En Europe, Rutte est plutôt connu pour ses positions rigides sur les finances publiques. Celles de son pays mais aussi celles des autres Etats membres, notamment méditerranéens comme l’Italie. Son intransigeance l’a amené à devenir le leader du groupe dit « frugal », celui des partisans de l’austérité, battant même l’Allemagne. Il s’est un jour présenté aux négociations sur le budget de l’UE avec une biographie de Frédéric Chopin pour passer la nuit car « qu’y a-t-il d’autre à faire », a-t-il déclaré avec mépris, sous-entendant qu’il ne négocierait pas et ne céderait pas d’un pouce sur ses positions.

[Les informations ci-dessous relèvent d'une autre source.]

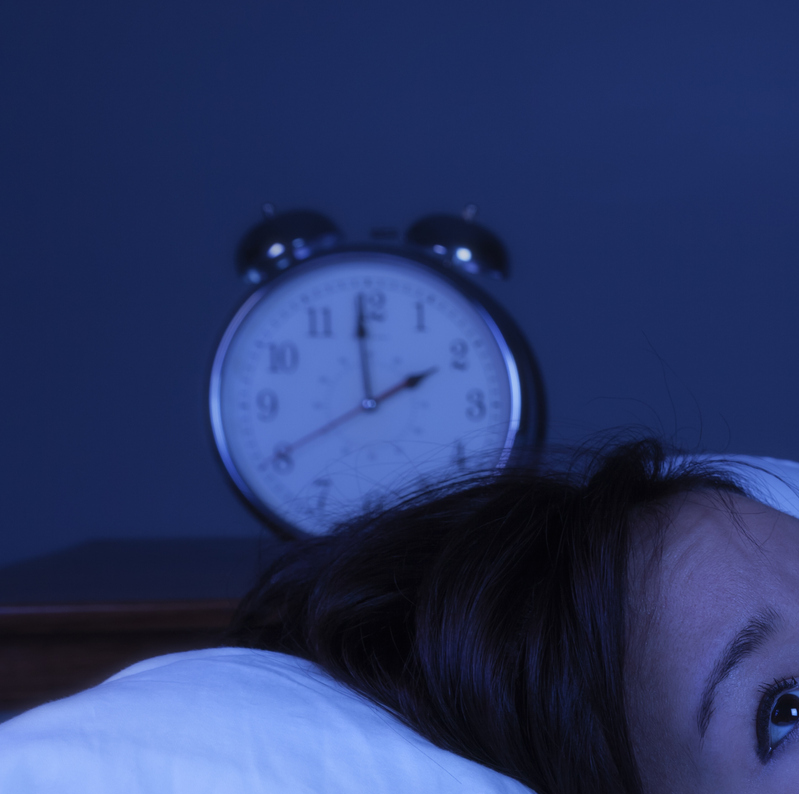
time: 1:59
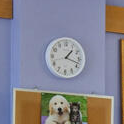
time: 1:17
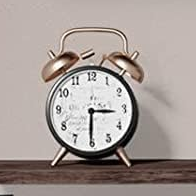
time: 3:30
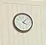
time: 4:07
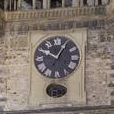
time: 10:04
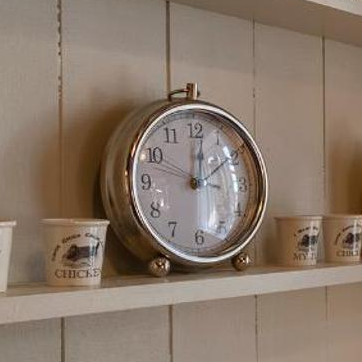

La chancelière Angela Merkel aurait également été agacée par son comportement. Mais en fait, Rutte a réussi à donner à la petite Hollande, un pays de seulement 17 millions d’habitants, un rôle en Europe supérieur à celui qu’elle avait dans le passé. La seule dépense publique excessive qu’il a admise concernait la défense, qui, sous sa direction aux Pays-Bas, dépassait l’objectif de 2 % prescrit par l’OTAN.

Ceintures sur un vélo

Mode de vie simple

Et grâce à ces positions, il a également réussi à maintenir le consensus de sa population, devenant ainsi le Premier ministre qui est resté au pouvoir le plus longtemps : 14 ans. Pendant la pandémie, il a été parmi les derniers à imposer des mesures restrictives en Europe, s’appuyant dans un premier temps presque exclusivement sur la discipline des Néerlandais.

Ses concitoyens ont également toujours apprécié le style de vie de cet homme célibataire de 57 ans, connu pour se rendre au travail à vélo (ou conduire une vieille Saab lorsqu’il est pressé) et qui arrivait aussi habituellement aux Conseils européens de Bruxelles en à pied depuis son hôtel, et pas dans une voiture bleue comme tout le monde. Rutte fait ses courses seul au supermarché et vit dans le même quartier de La Haye où il a grandi, dans une maison qu’il a achetée avec des amis lorsqu’il était étudiant. Des habitudes d’homme véritablement « économe », mais qu’il devra probablement abandonner en tant que secrétaire général de l’OTAN.